As always, the Food and Drug Administration has its eye on the ball and its arms around freedom…in a big, stifling bear hug. The Founders no doubt intended that the federal government would have a passel of people in charge of telling successful condiment producers what they can put on their labels. For freedom.
In this case, the federal government has decided a vegan company cannot put the name “Just Mayo” on its clearly labeled vegan mayonnaise product because the company doesn’t include egg whites in the mixture and does include some healthy stuff, like beta carotene. One would think most could discern from a vegan “Just Mayo” product that advertises itself as a vegan mayo product that it probably doesn’t have eggs—an animal product—in said vegan product.
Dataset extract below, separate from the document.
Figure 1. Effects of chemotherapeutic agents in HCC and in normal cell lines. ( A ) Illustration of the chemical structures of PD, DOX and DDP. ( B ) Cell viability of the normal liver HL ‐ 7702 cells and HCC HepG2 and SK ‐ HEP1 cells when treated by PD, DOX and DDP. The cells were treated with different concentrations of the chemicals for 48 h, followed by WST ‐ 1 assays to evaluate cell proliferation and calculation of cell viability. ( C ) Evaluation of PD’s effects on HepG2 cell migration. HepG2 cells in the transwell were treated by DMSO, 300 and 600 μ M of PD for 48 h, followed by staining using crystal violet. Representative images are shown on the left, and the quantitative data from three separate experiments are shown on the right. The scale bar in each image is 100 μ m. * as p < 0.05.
But why trust the American consumer when you can crack down on a small, upstart business selling a product people like to the people who like it? And, if we are to concede that it is indeed horribly misleading to call this product mayo, does it have to be a function of the federal government to correct this?
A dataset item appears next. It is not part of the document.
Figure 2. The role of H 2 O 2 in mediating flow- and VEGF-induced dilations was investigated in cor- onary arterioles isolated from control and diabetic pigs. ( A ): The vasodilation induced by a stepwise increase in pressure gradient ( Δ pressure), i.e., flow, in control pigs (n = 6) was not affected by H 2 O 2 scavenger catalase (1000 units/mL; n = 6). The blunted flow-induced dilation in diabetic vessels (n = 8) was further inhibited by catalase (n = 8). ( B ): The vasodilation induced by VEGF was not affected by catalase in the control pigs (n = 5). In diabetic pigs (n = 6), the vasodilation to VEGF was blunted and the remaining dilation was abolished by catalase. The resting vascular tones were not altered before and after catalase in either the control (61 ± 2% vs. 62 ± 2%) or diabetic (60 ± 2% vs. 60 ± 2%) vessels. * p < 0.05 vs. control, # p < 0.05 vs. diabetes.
In a warning letter sent to Hampton Creek earlier this month, the FDA noted several “significant violations” of federal regulations. The first complaint is that Hampton Creek uses the term “cholesterol free” on the label of its “Just Mayo” products.
Nevermind that Just Mayo is, indeed, a cholesterol-free food. While the FDA allows foods with up to two milligrams of cholesterol per serving to bear claims that they’re free of cholesterol, this statement is forbidden on products “customarily consumed” in small amounts if they a) have more than 13 grams of fat per 50 grams and b) fail to “disclose the level of total fat in a serving of the product in immediate proximity to the cholesterol claim.”